ACTIVITY: Turn the records, from the line containing "right shoulder: (1082, 368, 17)" through the last line, into a JSON list of strings with one string per line and blank lines omitted.

AVAILABLE DATA:
§
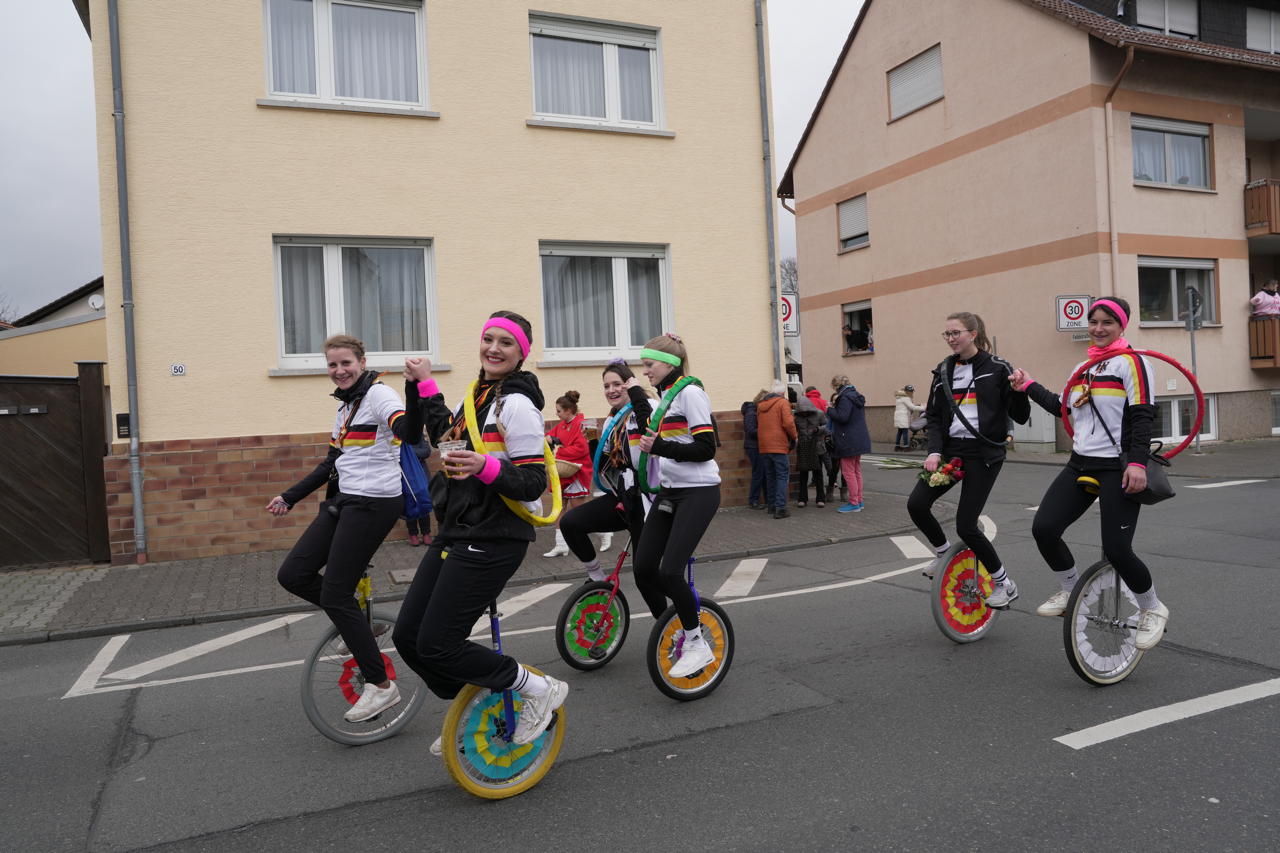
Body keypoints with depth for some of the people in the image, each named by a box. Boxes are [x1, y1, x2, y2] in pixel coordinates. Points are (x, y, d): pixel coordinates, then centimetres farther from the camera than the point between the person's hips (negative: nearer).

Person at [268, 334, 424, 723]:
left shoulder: (378, 394, -10)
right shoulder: (345, 406, 17)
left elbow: (409, 433, -29)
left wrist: (414, 389, -45)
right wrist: (290, 497, 23)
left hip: (374, 504, -9)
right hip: (344, 501, 9)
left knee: (334, 594, -8)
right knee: (292, 574, 4)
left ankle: (381, 685, 3)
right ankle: (357, 624, 21)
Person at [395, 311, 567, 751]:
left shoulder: (517, 404, -13)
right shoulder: (476, 396, 12)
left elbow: (533, 483, -18)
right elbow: (444, 432, 32)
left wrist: (484, 466, -33)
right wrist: (424, 384, 30)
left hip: (492, 541, -9)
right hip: (455, 533, 9)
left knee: (436, 646, -9)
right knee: (407, 636, 9)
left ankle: (540, 689, 7)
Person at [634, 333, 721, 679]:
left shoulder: (690, 393, -11)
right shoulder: (664, 397, 16)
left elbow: (706, 448, -18)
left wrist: (660, 447, -21)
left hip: (698, 492, -9)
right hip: (669, 492, 9)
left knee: (670, 572, -17)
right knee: (643, 568, 1)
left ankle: (697, 645, 1)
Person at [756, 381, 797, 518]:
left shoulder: (760, 405, 13)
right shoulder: (782, 402, -6)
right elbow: (788, 423, -14)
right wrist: (794, 437, -1)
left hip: (763, 446, 6)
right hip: (779, 446, -6)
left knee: (770, 477, 16)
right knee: (782, 476, -2)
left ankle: (772, 506, 19)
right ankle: (780, 508, -9)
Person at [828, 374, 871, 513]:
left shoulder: (845, 398, -16)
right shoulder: (857, 396, 15)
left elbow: (842, 417, -24)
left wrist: (830, 409, -9)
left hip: (848, 442, -10)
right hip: (859, 441, 10)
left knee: (848, 473, -3)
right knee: (856, 471, 15)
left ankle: (854, 503, -1)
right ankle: (859, 501, 21)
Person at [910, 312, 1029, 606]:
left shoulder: (997, 369, -4)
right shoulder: (944, 371, 9)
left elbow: (1020, 417, -4)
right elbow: (934, 416, 8)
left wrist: (1020, 391, -22)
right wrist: (934, 450, -8)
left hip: (983, 453, -5)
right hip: (951, 449, 5)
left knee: (966, 526, -9)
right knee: (916, 504, -12)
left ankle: (1005, 584, 14)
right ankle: (945, 554, 18)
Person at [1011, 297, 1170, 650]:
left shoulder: (1131, 363, -5)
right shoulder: (1082, 368, 17)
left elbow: (1143, 416, -14)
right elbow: (1062, 408, 25)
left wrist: (1137, 462, -24)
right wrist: (1029, 386, 25)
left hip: (1118, 469, -6)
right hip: (1080, 465, 7)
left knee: (1117, 550, -11)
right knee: (1043, 529, -10)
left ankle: (1152, 610, 17)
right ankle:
§
EXPECTED ANSWER:
[
  "right shoulder: (1082, 368, 17)",
  "left elbow: (1143, 416, -14)",
  "right elbow: (1062, 408, 25)",
  "left wrist: (1137, 462, -24)",
  "right wrist: (1029, 386, 25)",
  "left hip: (1118, 469, -6)",
  "right hip: (1080, 465, 7)",
  "left knee: (1117, 550, -11)",
  "right knee: (1043, 529, -10)",
  "left ankle: (1152, 610, 17)",
  "right ankle:"
]